- Instructions for the task -
Answer these about the camera forum discussion below:
(a) What does the first post call slow on the EOS R?
(b) How many camera bodies does the post starting "another reason not to buy!" say the writer can afford?
(c) Which camera does the last post say many of the writers are interested in?

- Source text -
Yeah but an APS-C camera can't go FF.. as for  sports shooting, not sure EOS R would be a good choice to begin with for that anyways with the slow burst rate.

Nor can a ff camera with an apsc lens... So you put a ff lens on and we're back to where we started with the changing fov.

another reason not to buy! I'm not a pro. I can only afford one body that's a good all rounder. Probably other people can get dedicated cameras for sports, video, astrophotography, etc. I do a little bit of each for fun, and I bet most consumers, like me, only want one body.

if the eos r works for you, great! But the crop is a deal breaker for me and (apparently) many others on this forum and elsewhere. And it's not the fact that it's cropped that bothers us--many of us are interested in the p4k--it's that as a hybrid stills and video camera, it fails to deliver what we need from a hybrid.

- Stored entries -
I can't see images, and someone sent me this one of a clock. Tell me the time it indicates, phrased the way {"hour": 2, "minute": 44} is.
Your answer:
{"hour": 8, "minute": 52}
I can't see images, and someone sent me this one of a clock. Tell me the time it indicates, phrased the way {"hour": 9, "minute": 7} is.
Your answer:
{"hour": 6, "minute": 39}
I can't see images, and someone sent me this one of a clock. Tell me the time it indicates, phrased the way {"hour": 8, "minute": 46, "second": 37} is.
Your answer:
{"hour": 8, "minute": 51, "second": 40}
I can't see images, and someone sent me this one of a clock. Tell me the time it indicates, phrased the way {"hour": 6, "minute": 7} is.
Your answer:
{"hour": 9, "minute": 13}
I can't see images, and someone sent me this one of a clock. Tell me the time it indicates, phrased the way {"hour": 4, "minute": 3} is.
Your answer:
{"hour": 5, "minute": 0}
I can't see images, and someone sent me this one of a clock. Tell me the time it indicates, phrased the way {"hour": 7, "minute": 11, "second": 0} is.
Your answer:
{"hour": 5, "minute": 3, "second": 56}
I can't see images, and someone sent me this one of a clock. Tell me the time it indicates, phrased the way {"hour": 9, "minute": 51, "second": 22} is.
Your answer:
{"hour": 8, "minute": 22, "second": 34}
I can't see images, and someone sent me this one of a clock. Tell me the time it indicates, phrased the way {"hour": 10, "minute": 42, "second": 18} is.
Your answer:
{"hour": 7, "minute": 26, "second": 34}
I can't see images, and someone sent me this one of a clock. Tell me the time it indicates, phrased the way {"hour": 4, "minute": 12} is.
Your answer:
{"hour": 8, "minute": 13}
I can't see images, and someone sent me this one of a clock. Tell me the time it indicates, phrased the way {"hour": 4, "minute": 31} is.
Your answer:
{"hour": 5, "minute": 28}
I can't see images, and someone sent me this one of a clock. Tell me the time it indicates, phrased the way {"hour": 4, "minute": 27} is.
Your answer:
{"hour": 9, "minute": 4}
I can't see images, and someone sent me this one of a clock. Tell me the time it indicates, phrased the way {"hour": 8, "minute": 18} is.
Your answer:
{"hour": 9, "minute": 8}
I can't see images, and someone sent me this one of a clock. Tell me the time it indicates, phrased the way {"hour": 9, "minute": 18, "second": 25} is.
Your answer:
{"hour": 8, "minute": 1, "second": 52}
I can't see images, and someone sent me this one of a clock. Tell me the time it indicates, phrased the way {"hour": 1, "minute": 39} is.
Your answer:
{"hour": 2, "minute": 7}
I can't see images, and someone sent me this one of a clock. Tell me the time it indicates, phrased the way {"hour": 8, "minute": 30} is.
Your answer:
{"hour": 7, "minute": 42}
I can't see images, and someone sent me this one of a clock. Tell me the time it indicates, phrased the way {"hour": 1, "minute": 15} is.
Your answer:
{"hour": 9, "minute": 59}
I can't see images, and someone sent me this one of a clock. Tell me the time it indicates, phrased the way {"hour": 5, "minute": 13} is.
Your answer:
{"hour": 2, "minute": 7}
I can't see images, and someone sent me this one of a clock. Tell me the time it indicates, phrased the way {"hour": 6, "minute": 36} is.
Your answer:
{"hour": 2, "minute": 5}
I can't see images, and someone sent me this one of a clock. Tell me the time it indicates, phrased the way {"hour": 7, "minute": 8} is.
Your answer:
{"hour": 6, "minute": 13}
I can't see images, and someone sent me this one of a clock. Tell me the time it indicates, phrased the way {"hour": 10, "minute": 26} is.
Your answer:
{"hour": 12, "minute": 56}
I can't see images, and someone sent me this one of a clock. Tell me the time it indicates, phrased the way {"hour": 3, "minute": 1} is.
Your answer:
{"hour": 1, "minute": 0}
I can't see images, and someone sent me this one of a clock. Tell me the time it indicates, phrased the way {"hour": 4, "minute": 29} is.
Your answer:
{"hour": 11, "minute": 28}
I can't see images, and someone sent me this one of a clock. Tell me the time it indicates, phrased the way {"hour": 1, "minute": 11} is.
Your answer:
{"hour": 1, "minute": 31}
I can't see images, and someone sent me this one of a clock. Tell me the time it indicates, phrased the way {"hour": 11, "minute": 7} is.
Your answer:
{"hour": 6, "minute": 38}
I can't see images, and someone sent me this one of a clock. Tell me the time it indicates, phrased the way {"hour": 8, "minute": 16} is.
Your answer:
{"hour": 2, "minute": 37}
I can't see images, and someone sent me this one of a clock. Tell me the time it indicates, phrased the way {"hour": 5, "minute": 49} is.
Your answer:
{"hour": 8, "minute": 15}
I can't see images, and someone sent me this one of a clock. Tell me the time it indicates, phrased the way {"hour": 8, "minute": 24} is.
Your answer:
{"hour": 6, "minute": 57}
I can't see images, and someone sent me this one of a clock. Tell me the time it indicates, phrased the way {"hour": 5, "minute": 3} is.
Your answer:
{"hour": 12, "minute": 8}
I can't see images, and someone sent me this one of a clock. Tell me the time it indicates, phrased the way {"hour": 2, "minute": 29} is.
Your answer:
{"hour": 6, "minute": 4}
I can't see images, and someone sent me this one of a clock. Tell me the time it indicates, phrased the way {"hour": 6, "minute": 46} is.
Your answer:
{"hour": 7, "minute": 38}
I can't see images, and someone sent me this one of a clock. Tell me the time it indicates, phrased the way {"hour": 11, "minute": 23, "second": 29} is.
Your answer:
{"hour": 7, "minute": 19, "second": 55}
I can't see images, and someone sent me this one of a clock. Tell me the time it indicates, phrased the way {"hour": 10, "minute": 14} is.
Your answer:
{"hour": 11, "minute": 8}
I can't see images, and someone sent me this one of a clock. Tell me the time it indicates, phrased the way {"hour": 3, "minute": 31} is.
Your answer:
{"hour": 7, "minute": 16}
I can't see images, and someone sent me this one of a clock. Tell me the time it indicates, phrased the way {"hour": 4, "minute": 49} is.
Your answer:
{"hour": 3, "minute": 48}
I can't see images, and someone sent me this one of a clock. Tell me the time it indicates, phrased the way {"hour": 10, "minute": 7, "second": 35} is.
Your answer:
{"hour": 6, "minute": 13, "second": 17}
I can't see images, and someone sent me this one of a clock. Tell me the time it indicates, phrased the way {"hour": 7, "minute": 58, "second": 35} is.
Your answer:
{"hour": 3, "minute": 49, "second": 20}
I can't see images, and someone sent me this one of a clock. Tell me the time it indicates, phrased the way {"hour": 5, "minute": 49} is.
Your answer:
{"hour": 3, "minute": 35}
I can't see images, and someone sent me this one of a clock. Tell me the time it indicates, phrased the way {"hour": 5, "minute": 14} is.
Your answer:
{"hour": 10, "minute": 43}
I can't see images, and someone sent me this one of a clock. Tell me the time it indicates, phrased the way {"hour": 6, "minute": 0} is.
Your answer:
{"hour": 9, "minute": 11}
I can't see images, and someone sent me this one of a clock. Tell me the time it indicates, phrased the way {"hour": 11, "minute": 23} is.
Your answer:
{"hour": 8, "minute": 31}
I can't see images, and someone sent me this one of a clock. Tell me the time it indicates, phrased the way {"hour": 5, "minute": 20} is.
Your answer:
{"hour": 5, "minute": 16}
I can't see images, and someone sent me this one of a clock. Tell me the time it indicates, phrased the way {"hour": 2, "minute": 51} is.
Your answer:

- Reply to the task -
(a) Its burst rate.
(b) One.
(c) The p4k.